**Your task**
Could you transcribe every record below exactly as written, excluding the pictures?

··· Records provided

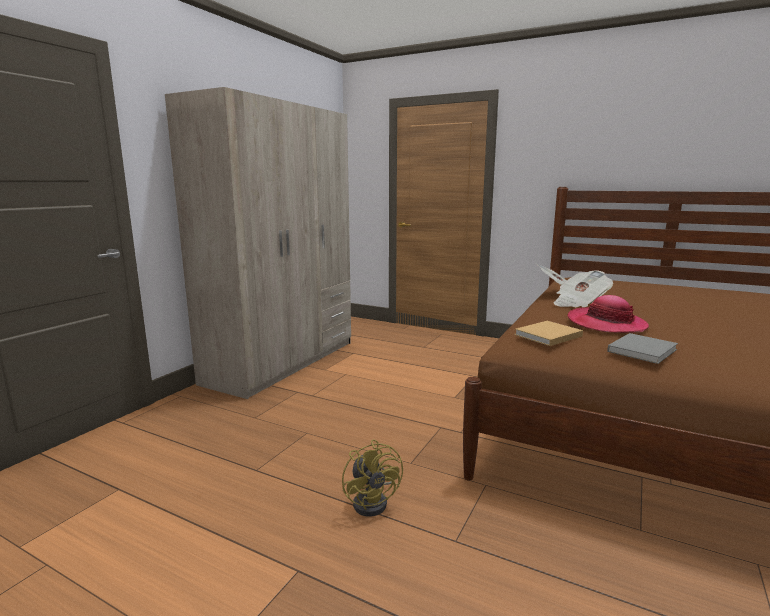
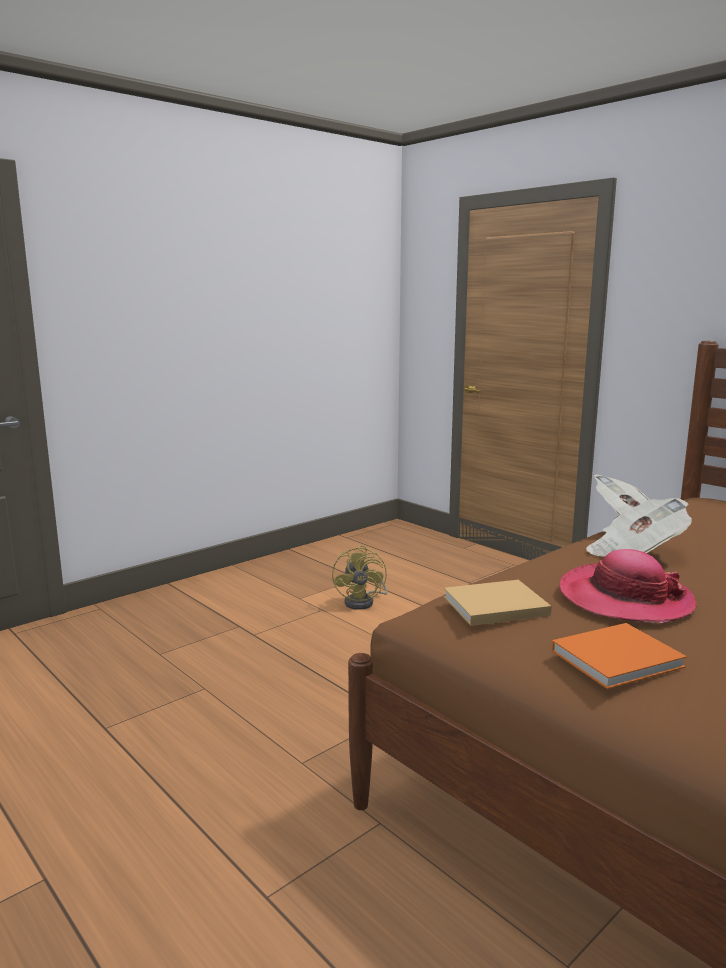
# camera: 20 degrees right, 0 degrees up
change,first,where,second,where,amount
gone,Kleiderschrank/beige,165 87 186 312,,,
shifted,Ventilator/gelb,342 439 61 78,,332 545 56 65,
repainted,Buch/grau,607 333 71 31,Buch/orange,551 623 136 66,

······

**Exercise result**
# camera: 20 degrees right, 0 degrees up
change,first,where,second,where,amount
gone,Kleiderschrank/beige,165 87 186 312,,,
shifted,Ventilator/gelb,342 439 61 78,,332 545 56 65,
repainted,Buch/grau,607 333 71 31,Buch/orange,551 623 136 66,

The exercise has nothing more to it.